Pada 2021 dalam sosialisasi Kementerian Keuangan atas rencana kebijakan ekstensifikasi cukai telah disampaikan adanya skenario penerapan cukai dengan skema volumetrik. Nilai cukai akan lebih tinggi diterapkan pada produk MBDK dengan kandungan gula yang tinggi. Pada produk MBDK siap saji, seperti teh, kopi, dan susu dalam kemasan, cukai akan diterapkan Rp1.500-Rp 4.200 per liter untuk setiap produk dengan kandungan gula 5-20 gram per 240 mililiter. Adapun pada produk MBDK konsentrat, seperti kental manis dan sirop, cukai yang diterapkan Rp1.500-Rp 4.200 per liter untuk produk dengan kandungan gula 5-20 gram per 240 ml.
Besaran cukai akan lebih besar, yakni Rp2.500-Rp 4.200 per liter, untuk produk MBDK dengan kandungan gula lebih dari 20 gram per 240ml. Adapun pada produk MBDK dengan kandungan gula kurang dari 5 gram per 240 ml tidak akan dikenai cukai.
Risiko penyakit
Chief Research and Policy CISDI Olivia Herlinda mengatakan, kebijakan fiskal dengan penerapan cukai merupakan upaya yang efektif untuk menurunkan konsumsi minuman berpemanis dalam kemasan di masyarakat. Berbagai risiko penyakit bisa terjadi jika konsumsi masyarakat terhadap minuman berpemanis tidak dikendalikan.
”Pertumbuhan produksi minuman ringan terus meningkat. Begitu pula dengan konsumsi minuman manis di masyarakat yang juga meningkat. Padahal, konsumsi minuman berpemanis dalam kemasan bisa meningkatkan risiko berbagai penyakit,” kata Olivia.

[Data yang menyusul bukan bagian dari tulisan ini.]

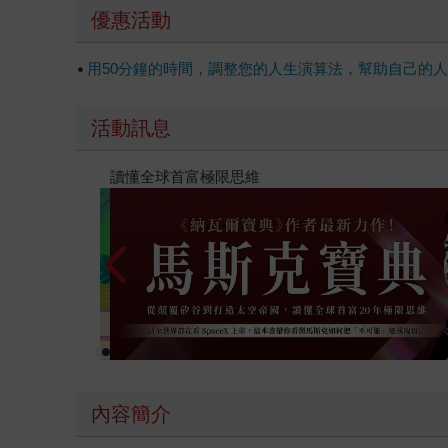
優惠活動
用50分鐘的時間，調整您的人生演算法，幫助自己的
活動訊息
【父親節禮物展】5折起，滿888送88點金幣
內容簡介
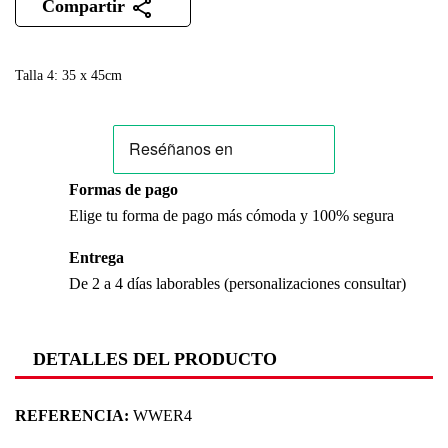
Compartir
Talla 4: 35 x 45cm
Formas de pago
Elige tu forma de pago más cómoda y 100% segura
Entrega
De 2 a 4 días laborables (personalizaciones consultar)
DETALLES DEL PRODUCTO
REFERENCIA:
WWER4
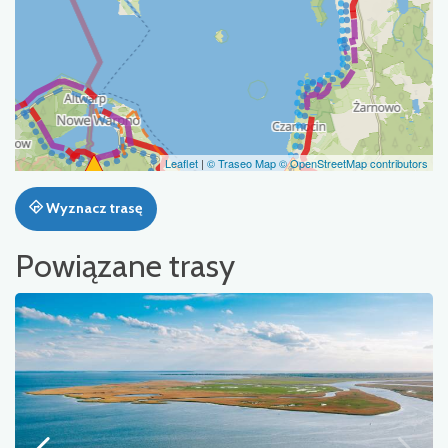
Leaflet
|
© Traseo Map
© OpenStreetMap contributors
Wyznacz trasę
Powiązane trasy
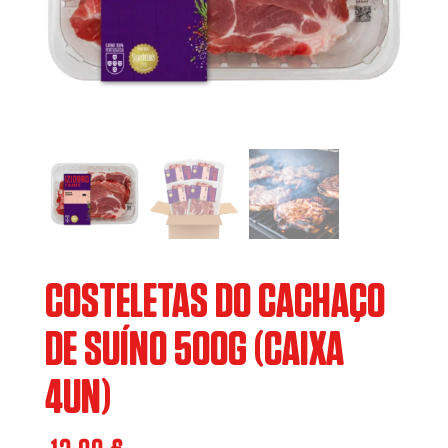
COSTELETAS DO CACHAÇO
DE SUÍNO 500G (CAIXA
4UN)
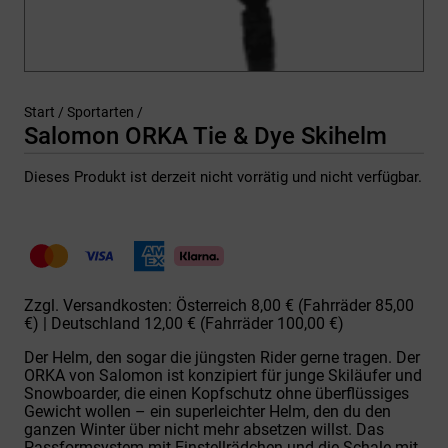
Start
/
Sportarten
/
Salomon ORKA Tie & Dye Skihelm
Dieses Produkt ist derzeit nicht vorrätig und nicht verfügbar.
Zzgl. Versandkosten: Österreich 8,00 € (Fahrräder 85,00
€) | Deutschland 12,00 € (Fahrräder 100,00 €)
Der Helm, den sogar die jüngsten Rider gerne tragen. Der
ORKA von Salomon ist konzipiert für junge Skiläufer und
Snowboarder, die einen Kopfschutz ohne überflüssiges
Gewicht wollen – ein superleichter Helm, den du den
ganzen Winter über nicht mehr absetzen willst. Das
Passformsystem mit Einstellrädchen und die Schale mit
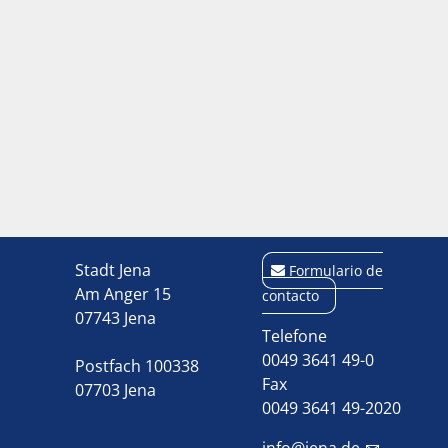
Stadt Jena
Formulario de
Am Anger 15
contacto
07743 Jena
Telefone
0049 3641 49-0
Postfach 100338
Fax
07703 Jena
0049 3641 49-2020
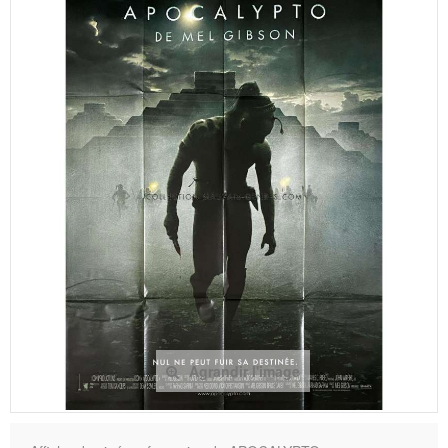
Agrandir l'image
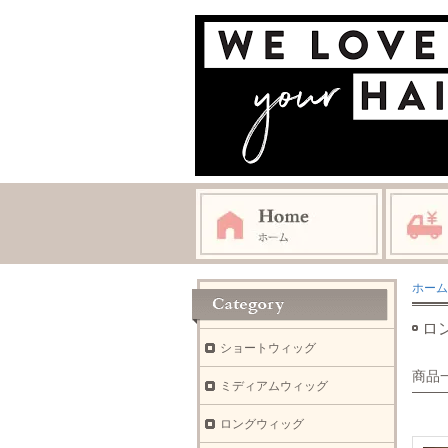
ホーム
ロ
ショートウィッグ
商品
ミディアムウィッグ
ロングウィッグ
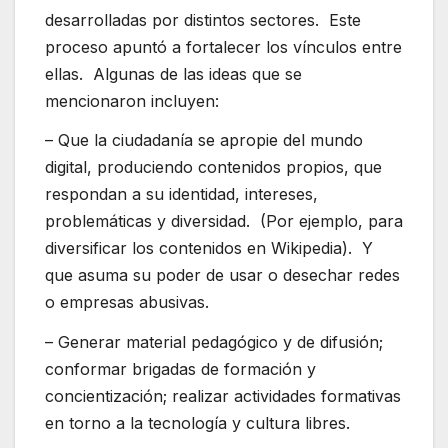
desarrolladas por distintos sectores. Este
proceso apuntó a fortalecer los vínculos entre
ellas. Algunas de las ideas que se
mencionaron incluyen:
– Que la ciudadanía se apropie del mundo
digital, produciendo contenidos propios, que
respondan a su identidad, intereses,
problemáticas y diversidad. (Por ejemplo, para
diversificar los contenidos en Wikipedia). Y
que asuma su poder de usar o desechar redes
o empresas abusivas.
– Generar material pedagógico y de difusión;
conformar brigadas de formación y
concientización; realizar actividades formativas
en torno a la tecnología y cultura libres.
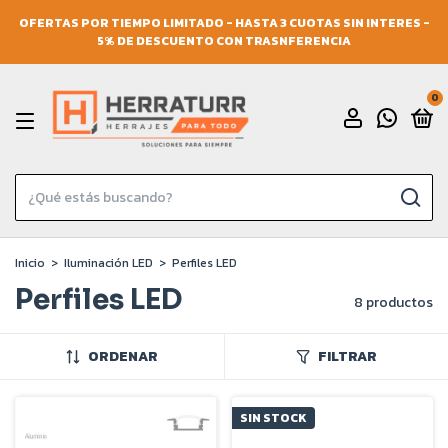
OFERTAS POR TIEMPO LIMITADO - HASTA 3 CUOTAS SIN INTERES -
5% DE DESCUENTO CON TRASNFERENCIA
0
Inicio
>
Iluminación LED
>
Perfiles LED
Perfiles LED
8 productos
ORDENAR
FILTRAR
SIN STOCK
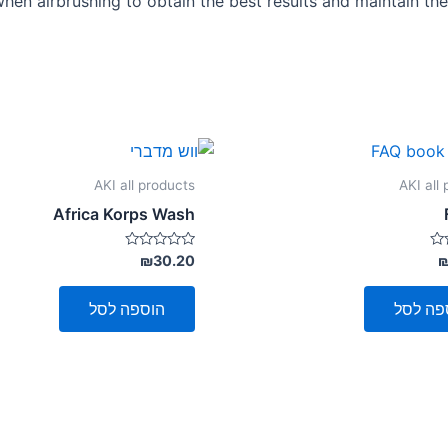
 when airbrushing to obtain the best results and maintain the
AKI all products
AKI all
Africa Korps Wash
דורג
₪
30.20
0
מתוך
5
פה לסל
הוספה לסל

Olivia menyampaikan, studi metaanalisis yang dilakukan CISDI pada 2021 dan 2023 menghasilkan data estimasi bahwa setiap konsumsi 250 ml MBDK dapat meningkatkan risiko obesitas hingga 12 persen. Selain itu, setiap konsumsi 250 ml MBDK juga dapat meningkatkan risiko diabetes tipe 2 sebesar 27 persen, hipertensi sebesar 10 persen, dan kematian akibat penyakit jantung koroner sebesar 13 persen.
Pengurus Harian Yayasan Lembaga Konsumen Indonesia (YLKI) Sri Wahyuni menambahkan, selain kebijakan fiskal melalui cukai, upaya lain melalui kebijakan nonfiskal juga perlu dilakukan. Dengan begitu, tujuan menurunkan konsumsi minuman berpemanis untuk mencegah peningkatan risiko penyakit bisa semakin optimal.
Itu dapat dilakukan melalui edukasi dan penyuluhan yang masif tentang bahaya mengonsumsi minuman dan makanan berpemanis dengan kadar gula tinggi. Aturan Badan Pengawas Obat dan Makanan (BPOM) mengenai pelabelan informasi gizi juga perlu dipertajam untuk meningkatkan kesadaran masyarakat akan bahaya mengonsumsi makanan dengan gula tinggi.
”BPOM punya wewenang untuk menyampaikan ke industri agar melengkapi label atau informasi soal bahaya mengonsumsi produk dengan gula tinggi. Perlu secara jelas tertulis pada kemasan, misalnya, produk dengan gula tinggi tidak boleh dikonsumsi satu kali dalam sehari,” tutur Sri.